** Opening AVAILABLE DATA block **

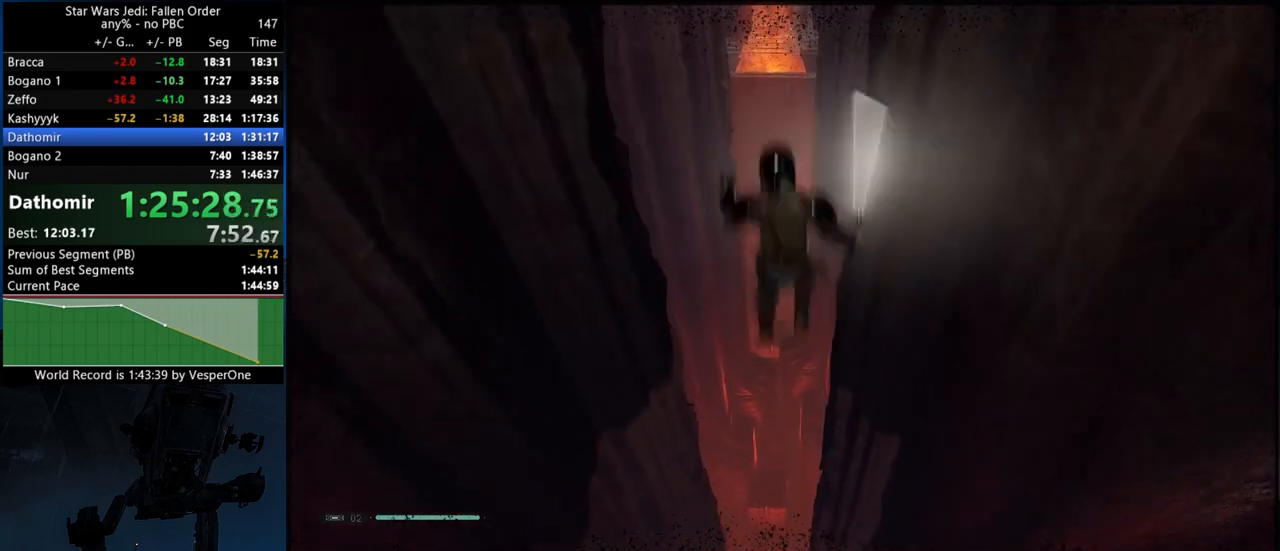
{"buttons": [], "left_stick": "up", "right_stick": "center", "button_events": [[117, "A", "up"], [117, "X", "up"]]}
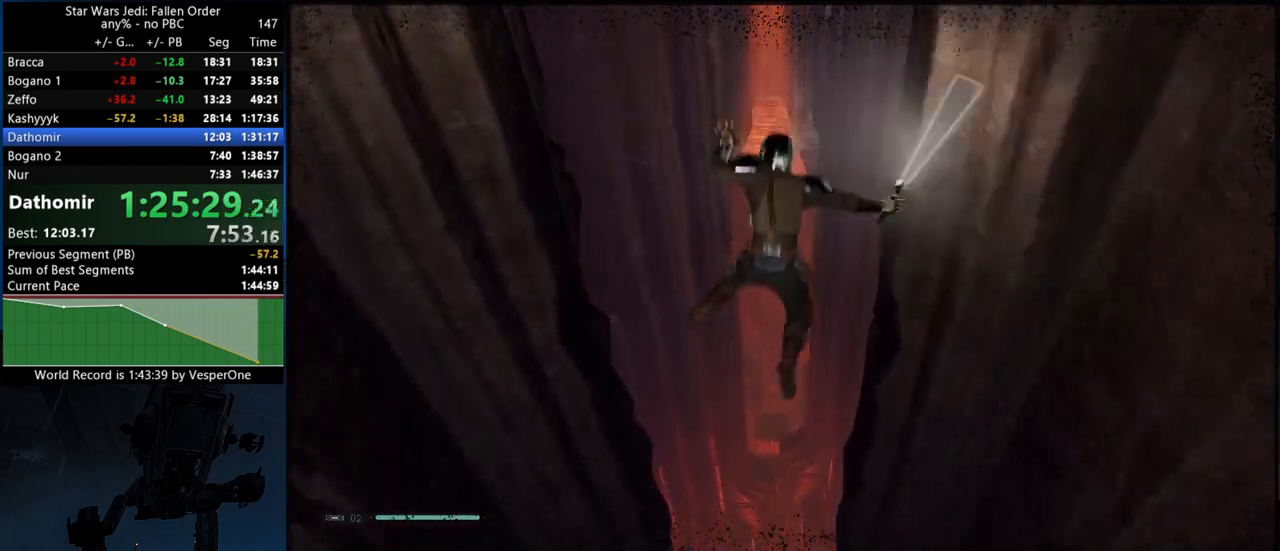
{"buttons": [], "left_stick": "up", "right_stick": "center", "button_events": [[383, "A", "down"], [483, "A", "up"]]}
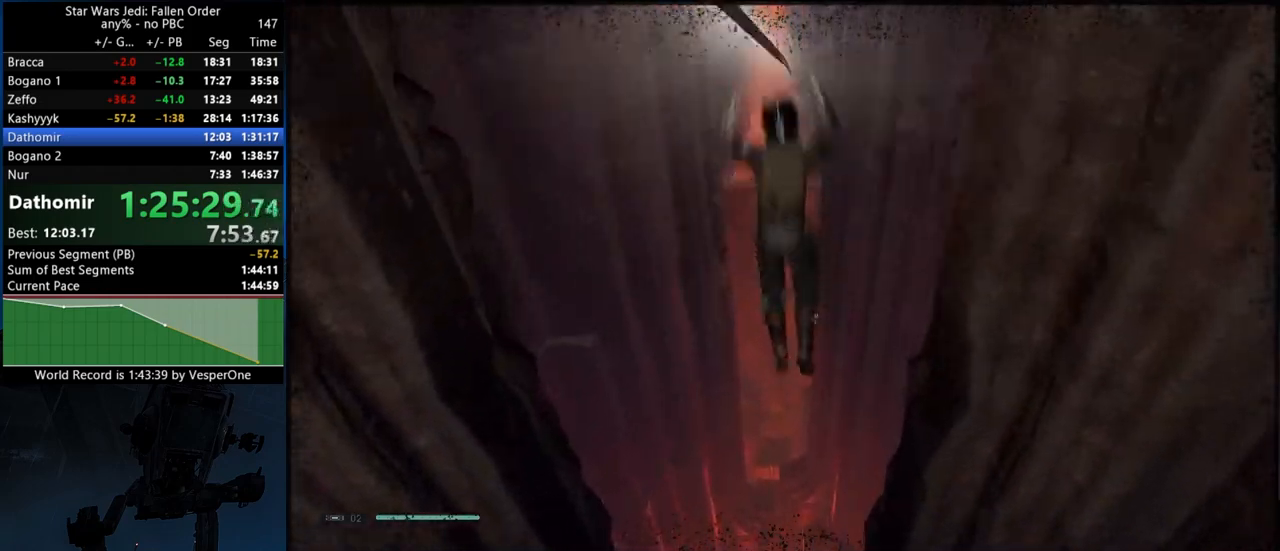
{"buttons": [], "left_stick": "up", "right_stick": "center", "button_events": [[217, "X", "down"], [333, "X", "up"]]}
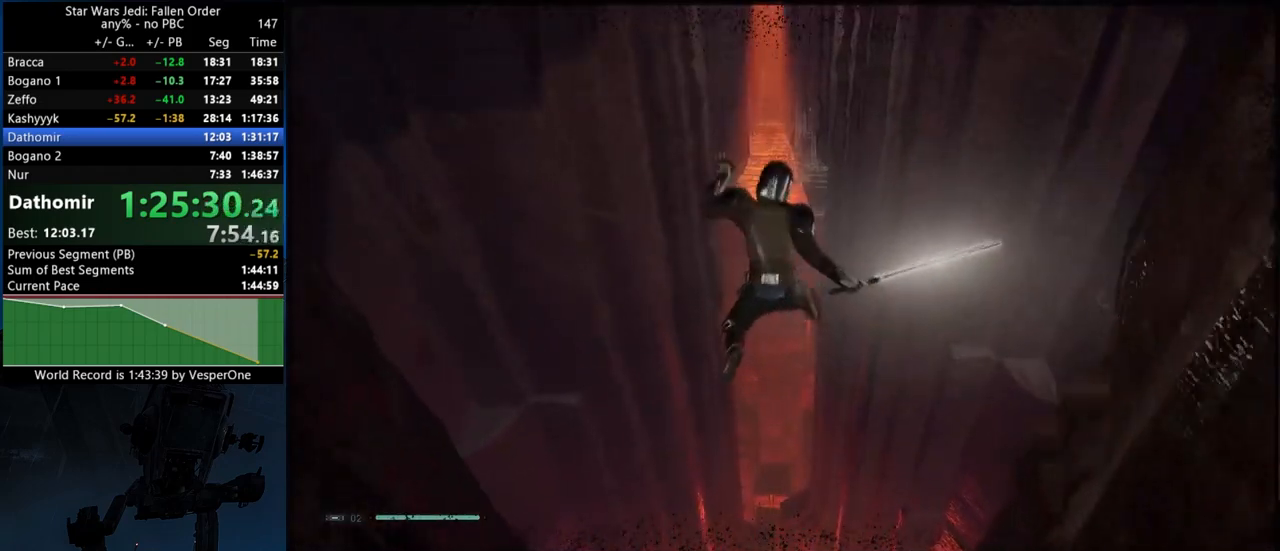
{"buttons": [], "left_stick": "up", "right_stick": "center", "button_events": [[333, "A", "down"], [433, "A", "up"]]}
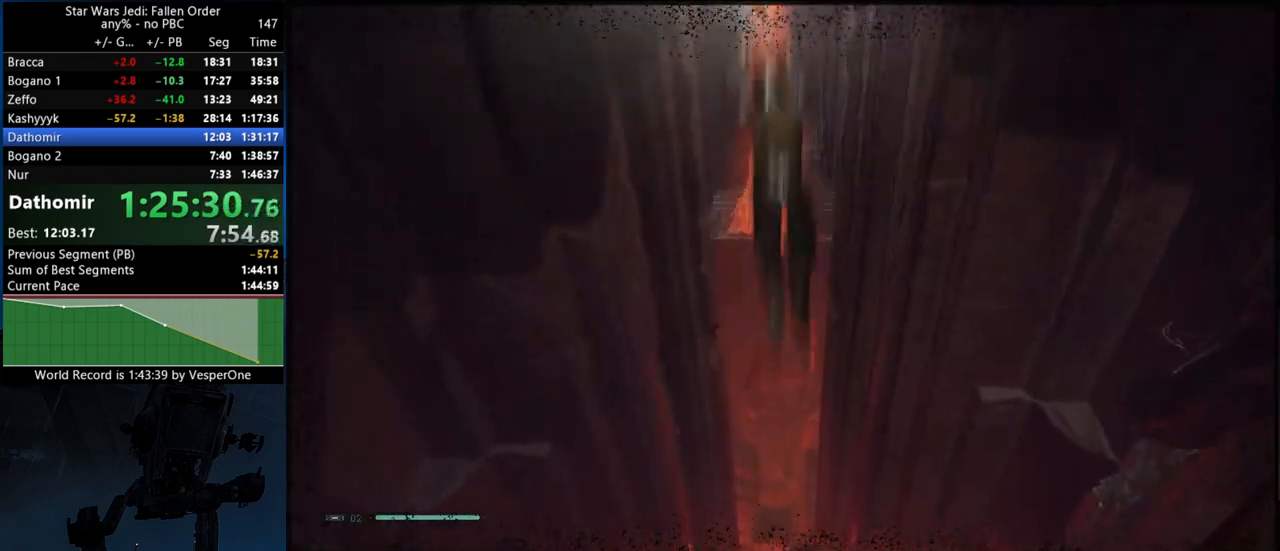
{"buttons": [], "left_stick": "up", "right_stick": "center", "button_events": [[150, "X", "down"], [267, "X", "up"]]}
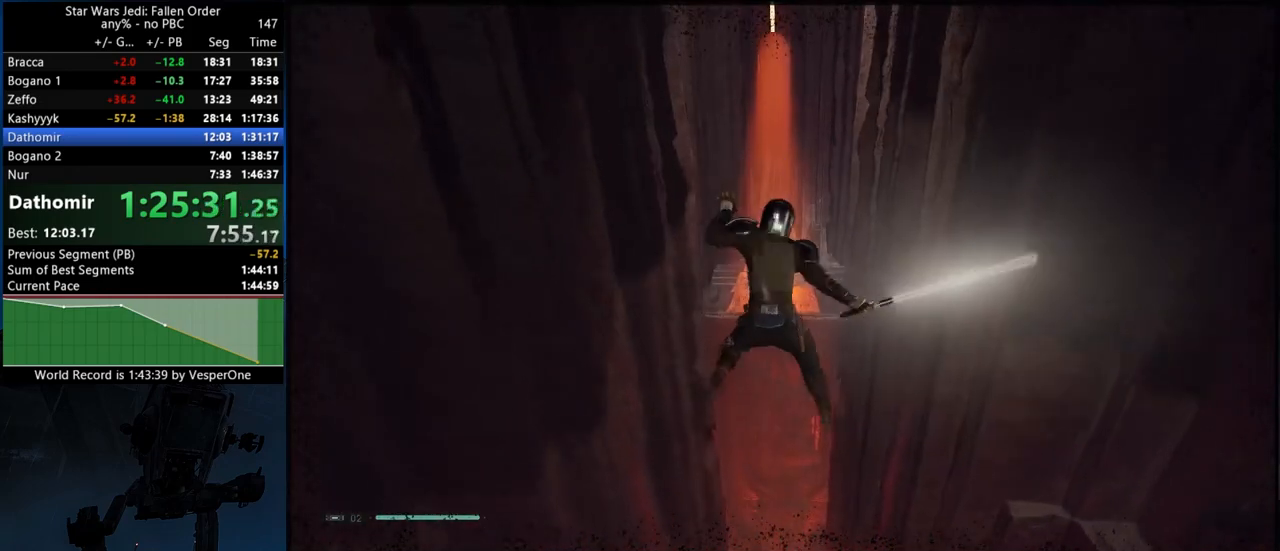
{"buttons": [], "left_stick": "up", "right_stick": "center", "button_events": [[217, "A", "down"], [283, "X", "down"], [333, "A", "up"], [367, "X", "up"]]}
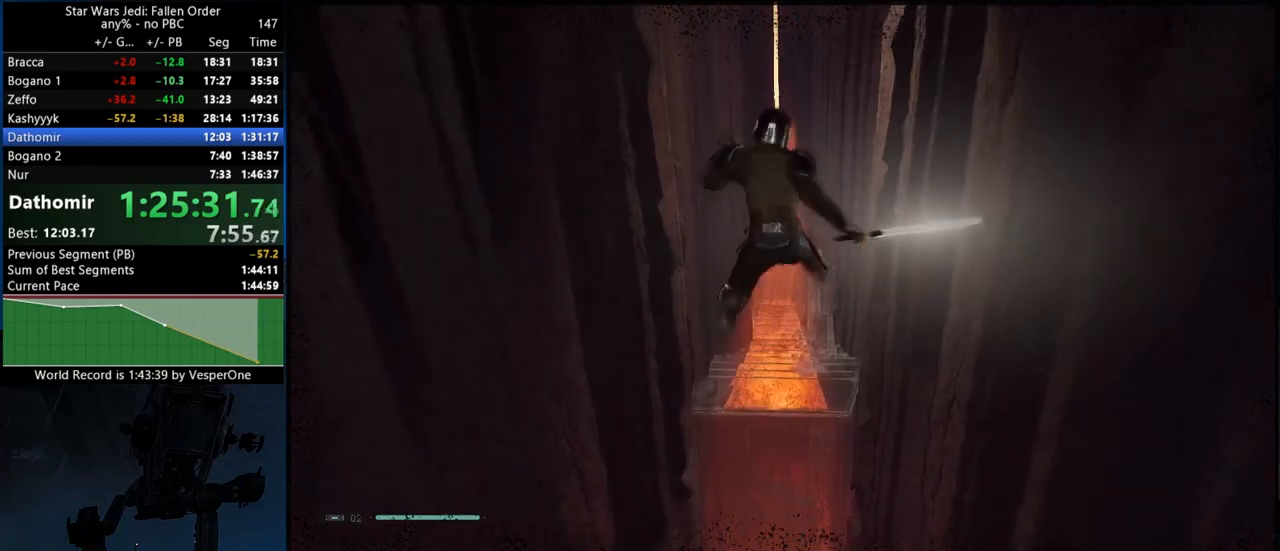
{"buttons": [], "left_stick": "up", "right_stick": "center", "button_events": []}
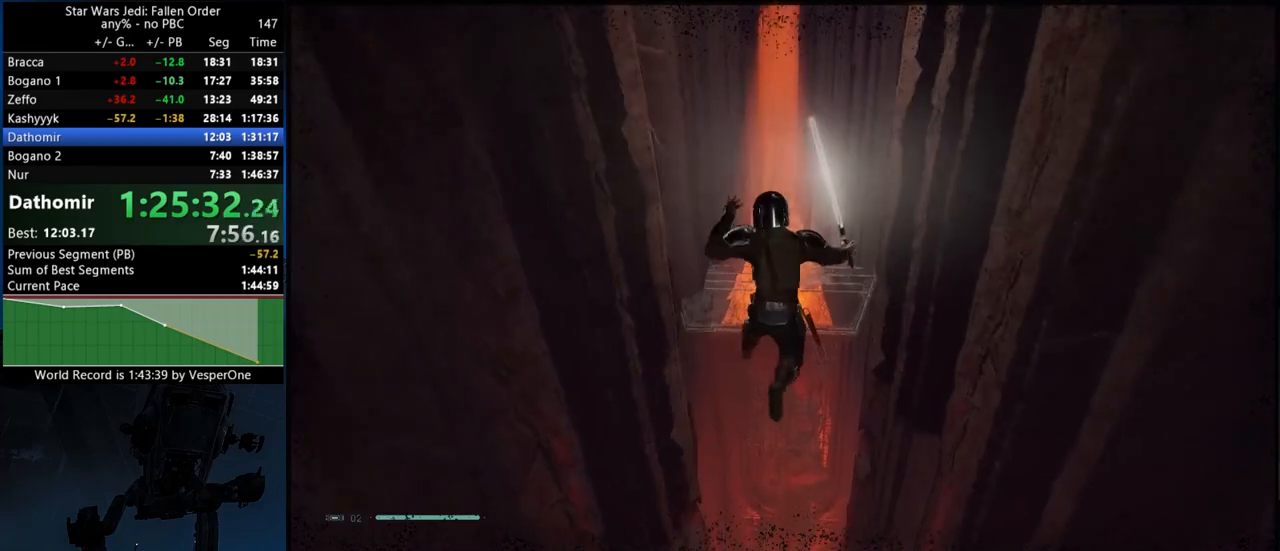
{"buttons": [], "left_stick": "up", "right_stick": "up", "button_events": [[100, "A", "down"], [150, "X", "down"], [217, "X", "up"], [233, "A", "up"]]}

** Closing AVAILABLE DATA block **

• [WORK TO BE COMPLETED]
Each line containing "center" belongs in the answer; pick these out of the material and copy them.

• [EXPECTED ANSWER]
{"buttons": [], "left_stick": "up", "right_stick": "center", "button_events": [[117, "A", "up"], [117, "X", "up"]]}
{"buttons": [], "left_stick": "up", "right_stick": "center", "button_events": [[383, "A", "down"], [483, "A", "up"]]}
{"buttons": [], "left_stick": "up", "right_stick": "center", "button_events": [[217, "X", "down"], [333, "X", "up"]]}
{"buttons": [], "left_stick": "up", "right_stick": "center", "button_events": [[333, "A", "down"], [433, "A", "up"]]}
{"buttons": [], "left_stick": "up", "right_stick": "center", "button_events": [[150, "X", "down"], [267, "X", "up"]]}
{"buttons": [], "left_stick": "up", "right_stick": "center", "button_events": [[217, "A", "down"], [283, "X", "down"], [333, "A", "up"], [367, "X", "up"]]}
{"buttons": [], "left_stick": "up", "right_stick": "center", "button_events": []}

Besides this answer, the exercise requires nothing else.